[start of Text segment]

I know of a guy who had a house like you described, built into the side of a hill, south facing window. Only problem was he had moisture issues. I would advise using poured walls, insulate the outside and inside walls, and provide good drainage. You may still have to air condition to keep the moisture levels down. Your house may smell like a musty basement.
 
Older fellow here has a chip burner. His neighbour has a chipper with a grapple.

They drag the wood to near the storage room over the summer, in the fall the guy comes up and chips it blowing it all into the room. Chipping take 4 hours.

His furnace is supposed to loaded with a skidsteer or tractor bucket but he uses a snow shovel.

Uninsulated building burns 13 cord a winter. Refills the hopper every few days.

I sure like that idea, would be ever better if the storage was augered into the furnace hopper.
 
In the old days they used to shrink the house by closing doors and only heating one room to comfortable temps. Beds had piles of blankets and people wore woolen union suits under woolen clothing. Today we want our whole house nice and warm.
I think rising petro prices will drive new initiatives in electric power generation especially nuclear. Small scale self contained nuclear plants like those on subs or aircraft carriers will be installed in secure bunkers in towns and cities. When it's fuel is depleted it will be swapped out for a new or refueled unit.

[end of Text segment]
[start of Information provided]

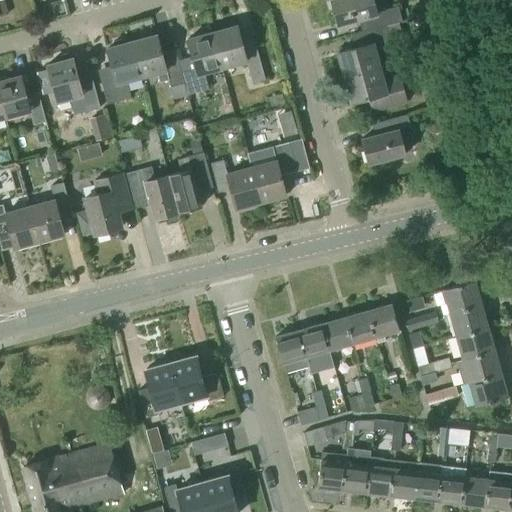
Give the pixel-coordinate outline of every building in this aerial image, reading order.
[(374,0),(331,0),(338,26),(367,18),(370,29),(370,30),(386,26),(403,21),(399,8),(378,14),(374,0)] [(370,30),(370,29),(359,32),(362,46),(338,52),(345,77),(380,68),(377,56),(393,52),(386,26),(370,30)] [(237,27),(211,34),(221,69),(246,61),(252,83),(265,79),(256,46),(243,50),(237,27)] [(193,64),(180,67),(179,67),(184,84),(188,95),(208,89),(204,73),(221,69),(211,34),(187,40),(193,64)] [(156,36),(132,42),(141,77),(166,70),(170,88),(184,84),(179,67),(180,67),(177,56),(163,60),(156,36)] [(106,49),(111,66),(113,73),(99,77),(107,105),(130,98),(125,81),(141,77),(132,42),(123,45),(122,40),(113,42),(114,47),(106,49)] [(100,109),(92,81),(79,84),(72,59),(70,60),(69,56),(65,55),(61,56),(58,59),(59,63),(46,66),(48,71),(43,72),(40,76),(40,80),(42,87),(45,90),(49,91),(53,90),(57,103),(69,100),(73,116),(100,109)] [(380,68),(345,77),(352,103),(376,97),(380,109),(407,102),(400,77),(383,81),(380,68)] [(20,77),(0,82),(0,100),(5,119),(30,113),(33,126),(45,122),(39,99),(27,102),(20,77)] [(426,103),(435,106),(442,99),(439,89),(430,87),(423,94),(426,103)] [(383,133),(361,139),(367,164),(405,154),(399,129),(410,126),(407,115),(380,122),(383,133)] [(200,139),(190,142),(194,155),(203,152),(200,139)] [(251,168),(261,202),(286,195),(279,171),(306,164),(299,140),(263,150),(267,164),(251,168)] [(168,176),(178,212),(201,206),(195,183),(210,179),(203,153),(174,161),(177,173),(168,176)] [(261,202),(251,168),(227,174),(223,161),(211,164),(217,188),(229,185),(236,209),(261,202)] [(178,212),(168,176),(154,179),(151,167),(126,174),(133,200),(148,196),(154,218),(178,212)] [(115,202),(116,202),(128,199),(121,174),(94,181),(98,195),(84,198),(88,211),(77,214),(83,235),(94,232),(94,235),(121,228),(115,202)] [(55,201),(30,208),(39,242),(64,236),(57,211),(70,208),(63,184),(51,187),(55,201)] [(39,242),(30,208),(5,214),(3,206),(0,206),(0,232),(9,231),(14,249),(39,242)] [(442,315),(480,304),(474,281),(442,290),(447,304),(440,306),(442,315)] [(403,313),(411,310),(409,303),(401,305),(403,313)] [(487,327),(480,304),(442,315),(446,327),(452,325),(456,336),(487,327)] [(367,313),(374,339),(397,332),(390,306),(367,313)] [(421,322),(422,327),(438,323),(435,312),(416,317),(417,323),(421,322)] [(367,313),(344,319),(351,345),(374,339),(367,313)] [(417,323),(416,317),(404,321),(407,332),(422,327),(421,322),(417,323)] [(351,345),(344,319),(321,325),(328,351),(351,345)] [(328,351),(321,325),(298,331),(306,358),(328,351)] [(494,350),(487,327),(456,336),(462,359),(494,350)] [(306,358),(298,331),(275,338),(282,364),(306,358)] [(419,333),(408,336),(412,349),(422,346),(419,333)] [(494,350),(462,359),(455,361),(462,385),(469,382),(500,373),(494,350)] [(179,402),(204,395),(197,370),(193,356),(168,363),(179,402)] [(433,368),(435,373),(450,368),(448,358),(429,364),(430,369),(433,368)] [(153,409),(179,402),(168,363),(142,370),(146,384),(153,409)] [(430,369),(429,364),(416,368),(419,378),(421,387),(438,382),(435,373),(433,368),(430,369)] [(204,395),(205,400),(217,397),(209,366),(197,370),(204,395)] [(396,379),(393,372),(385,374),(387,382),(396,379)] [(500,373),(469,382),(476,406),(507,397),(500,373)] [(366,395),(371,393),(366,378),(357,380),(361,393),(366,392),(366,395)] [(153,409),(146,384),(134,387),(143,418),(155,415),(153,409)] [(393,399),(401,397),(398,385),(390,388),(393,399)] [(444,400),(451,398),(457,396),(455,387),(455,386),(441,390),(444,400)] [(320,409),(324,407),(319,391),(311,393),(315,407),(319,406),(320,409)] [(428,405),(443,400),(440,391),(425,395),(428,405)] [(366,392),(361,393),(361,394),(347,398),(351,411),(374,405),(371,393),(366,395),(366,392)] [(319,406),(315,407),(315,408),(297,413),(300,426),(318,421),(327,418),(324,407),(320,409),(319,406)] [(347,440),(352,440),(354,422),(345,421),(343,436),(348,437),(347,440)] [(395,441),(400,441),(402,423),(393,422),(391,437),(396,437),(395,441)] [(441,427),(439,442),(444,443),(443,446),(448,446),(450,429),(441,427)] [(323,428),(303,433),(306,447),(326,441),(323,428)] [(496,447),(503,448),(504,435),(488,433),(487,446),(491,447),(490,450),(496,451),(496,447)] [(348,437),(343,436),(342,449),(350,450),(352,440),(347,440),(348,437)] [(396,437),(391,437),(390,449),(399,451),(400,441),(395,441),(396,437)] [(202,439),(191,442),(194,453),(205,450),(202,439)] [(444,443),(439,442),(437,455),(447,456),(448,446),(443,446),(444,443)] [(46,461),(23,468),(35,511),(56,511),(60,511),(59,510),(121,493),(108,445),(46,462),(46,461)] [(494,462),(496,451),(490,450),(491,447),(487,446),(485,461),(494,462)] [(342,491),(344,463),(345,455),(321,453),(317,488),(342,491)] [(369,466),(365,493),(389,496),(393,469),(394,461),(369,458),(368,466),(369,466)] [(393,469),(389,496),(413,499),(417,463),(394,461),(393,469)] [(368,466),(344,463),(342,491),(365,493),(369,466),(368,466)] [(441,466),(417,463),(413,499),(437,502),(441,466)] [(226,475),(233,500),(245,497),(236,466),(225,469),(226,475)] [(465,469),(441,466),(437,502),(461,504),(464,477),(465,469)] [(511,474),(489,471),(488,480),(485,507),(509,510),(511,485),(511,474)] [(209,511),(236,511),(233,500),(226,475),(201,482),(209,511)] [(464,477),(461,504),(485,507),(488,480),(464,477)] [(209,511),(201,482),(176,489),(181,511),(209,511)] [(174,483),(162,486),(168,507),(169,511),(181,511),(176,489),(174,483)]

[end of Information provided]

• To do
a) In the heating text, turn the paragraph beginning "I know of a guy who had a house" into a short list that keeps its main facts.
b) Summarize the heating text in two sentences.

• Outputs in order
a)
- A house built into a hillside with a south-facing window had moisture problems.
- Recommended: poured walls, insulation on both the outside and inside walls, and good drainage.
- Air conditioning may still be needed to keep moisture levels down.
- The house may smell like a musty basement.

b) A hillside house with a south-facing window had moisture problems, so poured walls, insulation inside and out, and good drainage are advised, while an older man heats an uninsulated building with a chip burner that uses 13 cords a winter. People once heated only one room and relied on blankets and wool clothing, and rising petroleum prices are expected to drive new electric power generation, especially small self-contained nuclear plants in towns and cities.